WORK TO BE COMPLETED: Write out all the data again, exactly.

*** Opening DATA FOR THIS EXERCISE ***

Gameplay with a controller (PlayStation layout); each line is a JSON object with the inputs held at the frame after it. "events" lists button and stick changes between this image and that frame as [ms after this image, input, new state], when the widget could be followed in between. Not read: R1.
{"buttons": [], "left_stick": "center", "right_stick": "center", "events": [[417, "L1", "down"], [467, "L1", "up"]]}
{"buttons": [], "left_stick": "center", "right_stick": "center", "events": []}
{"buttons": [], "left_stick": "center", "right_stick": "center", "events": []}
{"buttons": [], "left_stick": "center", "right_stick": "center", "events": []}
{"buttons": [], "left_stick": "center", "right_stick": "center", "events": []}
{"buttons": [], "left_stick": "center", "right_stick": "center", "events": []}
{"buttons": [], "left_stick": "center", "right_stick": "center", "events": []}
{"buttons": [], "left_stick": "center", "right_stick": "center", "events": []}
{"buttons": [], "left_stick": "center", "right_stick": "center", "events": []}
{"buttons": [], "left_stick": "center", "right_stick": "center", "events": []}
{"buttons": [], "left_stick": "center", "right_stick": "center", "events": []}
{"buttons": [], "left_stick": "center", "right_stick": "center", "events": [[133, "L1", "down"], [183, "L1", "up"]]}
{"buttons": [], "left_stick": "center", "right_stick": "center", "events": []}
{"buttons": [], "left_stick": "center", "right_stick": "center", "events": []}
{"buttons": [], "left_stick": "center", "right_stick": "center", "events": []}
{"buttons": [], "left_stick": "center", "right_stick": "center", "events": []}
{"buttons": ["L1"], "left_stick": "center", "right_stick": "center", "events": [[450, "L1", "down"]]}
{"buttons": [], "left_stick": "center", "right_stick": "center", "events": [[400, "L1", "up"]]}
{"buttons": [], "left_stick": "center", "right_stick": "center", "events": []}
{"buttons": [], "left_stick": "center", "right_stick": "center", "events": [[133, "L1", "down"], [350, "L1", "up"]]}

*** Closing DATA FOR THIS EXERCISE ***

RESPONSE BELOW:
Gameplay with a controller (PlayStation layout); each line is a JSON object with the inputs held at the frame after it. "events" lists button and stick changes between this image and that frame as [ms after this image, input, new state], when the widget could be followed in between. Not read: R1.
{"buttons": [], "left_stick": "center", "right_stick": "center", "events": [[417, "L1", "down"], [467, "L1", "up"]]}
{"buttons": [], "left_stick": "center", "right_stick": "center", "events": []}
{"buttons": [], "left_stick": "center", "right_stick": "center", "events": []}
{"buttons": [], "left_stick": "center", "right_stick": "center", "events": []}
{"buttons": [], "left_stick": "center", "right_stick": "center", "events": []}
{"buttons": [], "left_stick": "center", "right_stick": "center", "events": []}
{"buttons": [], "left_stick": "center", "right_stick": "center", "events": []}
{"buttons": [], "left_stick": "center", "right_stick": "center", "events": []}
{"buttons": [], "left_stick": "center", "right_stick": "center", "events": []}
{"buttons": [], "left_stick": "center", "right_stick": "center", "events": []}
{"buttons": [], "left_stick": "center", "right_stick": "center", "events": []}
{"buttons": [], "left_stick": "center", "right_stick": "center", "events": [[133, "L1", "down"], [183, "L1", "up"]]}
{"buttons": [], "left_stick": "center", "right_stick": "center", "events": []}
{"buttons": [], "left_stick": "center", "right_stick": "center", "events": []}
{"buttons": [], "left_stick": "center", "right_stick": "center", "events": []}
{"buttons": [], "left_stick": "center", "right_stick": "center", "events": []}
{"buttons": ["L1"], "left_stick": "center", "right_stick": "center", "events": [[450, "L1", "down"]]}
{"buttons": [], "left_stick": "center", "right_stick": "center", "events": [[400, "L1", "up"]]}
{"buttons": [], "left_stick": "center", "right_stick": "center", "events": []}
{"buttons": [], "left_stick": "center", "right_stick": "center", "events": [[133, "L1", "down"], [350, "L1", "up"]]}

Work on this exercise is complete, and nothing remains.